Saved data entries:
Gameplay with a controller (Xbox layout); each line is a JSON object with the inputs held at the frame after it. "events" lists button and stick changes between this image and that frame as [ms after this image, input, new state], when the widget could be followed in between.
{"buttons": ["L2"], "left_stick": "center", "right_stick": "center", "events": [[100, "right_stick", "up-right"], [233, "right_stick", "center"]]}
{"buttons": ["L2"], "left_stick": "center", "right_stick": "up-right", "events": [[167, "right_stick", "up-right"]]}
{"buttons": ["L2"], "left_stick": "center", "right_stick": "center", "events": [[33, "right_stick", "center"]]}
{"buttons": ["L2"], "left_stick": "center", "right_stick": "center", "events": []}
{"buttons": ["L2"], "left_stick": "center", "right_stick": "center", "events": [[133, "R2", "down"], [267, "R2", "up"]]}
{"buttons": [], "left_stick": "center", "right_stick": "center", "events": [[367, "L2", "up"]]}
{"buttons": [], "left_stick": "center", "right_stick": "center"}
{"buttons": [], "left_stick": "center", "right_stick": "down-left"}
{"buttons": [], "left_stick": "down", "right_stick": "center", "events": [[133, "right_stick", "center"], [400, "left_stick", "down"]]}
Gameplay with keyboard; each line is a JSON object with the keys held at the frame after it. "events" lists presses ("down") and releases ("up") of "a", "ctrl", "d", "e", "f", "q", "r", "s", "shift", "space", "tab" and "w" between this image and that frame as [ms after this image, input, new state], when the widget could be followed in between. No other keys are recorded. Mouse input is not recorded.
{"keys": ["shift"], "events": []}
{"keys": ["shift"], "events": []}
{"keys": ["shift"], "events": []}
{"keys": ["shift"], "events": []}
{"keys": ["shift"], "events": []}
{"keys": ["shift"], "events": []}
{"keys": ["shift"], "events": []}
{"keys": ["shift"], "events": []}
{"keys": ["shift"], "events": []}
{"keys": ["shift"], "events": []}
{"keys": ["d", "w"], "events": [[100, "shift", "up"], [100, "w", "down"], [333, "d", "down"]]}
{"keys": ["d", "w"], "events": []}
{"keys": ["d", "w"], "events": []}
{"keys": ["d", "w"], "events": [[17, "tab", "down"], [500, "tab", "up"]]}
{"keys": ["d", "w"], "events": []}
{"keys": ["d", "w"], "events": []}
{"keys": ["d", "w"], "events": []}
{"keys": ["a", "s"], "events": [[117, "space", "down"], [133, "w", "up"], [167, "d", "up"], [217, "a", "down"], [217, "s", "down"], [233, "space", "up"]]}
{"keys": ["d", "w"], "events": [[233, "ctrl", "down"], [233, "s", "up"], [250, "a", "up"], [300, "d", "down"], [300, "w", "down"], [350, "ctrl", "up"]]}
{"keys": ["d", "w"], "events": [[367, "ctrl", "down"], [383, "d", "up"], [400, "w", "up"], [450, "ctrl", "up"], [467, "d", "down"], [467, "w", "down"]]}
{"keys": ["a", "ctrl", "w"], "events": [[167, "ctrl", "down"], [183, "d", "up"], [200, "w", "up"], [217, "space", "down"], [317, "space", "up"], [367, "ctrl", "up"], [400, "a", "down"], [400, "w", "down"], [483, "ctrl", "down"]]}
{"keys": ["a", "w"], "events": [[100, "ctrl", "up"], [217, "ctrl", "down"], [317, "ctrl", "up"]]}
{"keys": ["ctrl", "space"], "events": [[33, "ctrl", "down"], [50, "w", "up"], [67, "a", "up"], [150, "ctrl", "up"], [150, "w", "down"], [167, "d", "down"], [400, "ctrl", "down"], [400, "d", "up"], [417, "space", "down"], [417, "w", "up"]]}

## [Exercise prompt]
Among the entries above, identify all lines with "after" and copy them.

## [Exercise output]
Gameplay with a controller (Xbox layout); each line is a JSON object with the inputs held at the frame after it. "events" lists button and stick changes between this image and that frame as [ms after this image, input, new state], when the widget could be followed in between.
Gameplay with keyboard; each line is a JSON object with the keys held at the frame after it. "events" lists presses ("down") and releases ("up") of "a", "ctrl", "d", "e", "f", "q", "r", "s", "shift", "space", "tab" and "w" between this image and that frame as [ms after this image, input, new state], when the widget could be followed in between. No other keys are recorded. Mouse input is not recorded.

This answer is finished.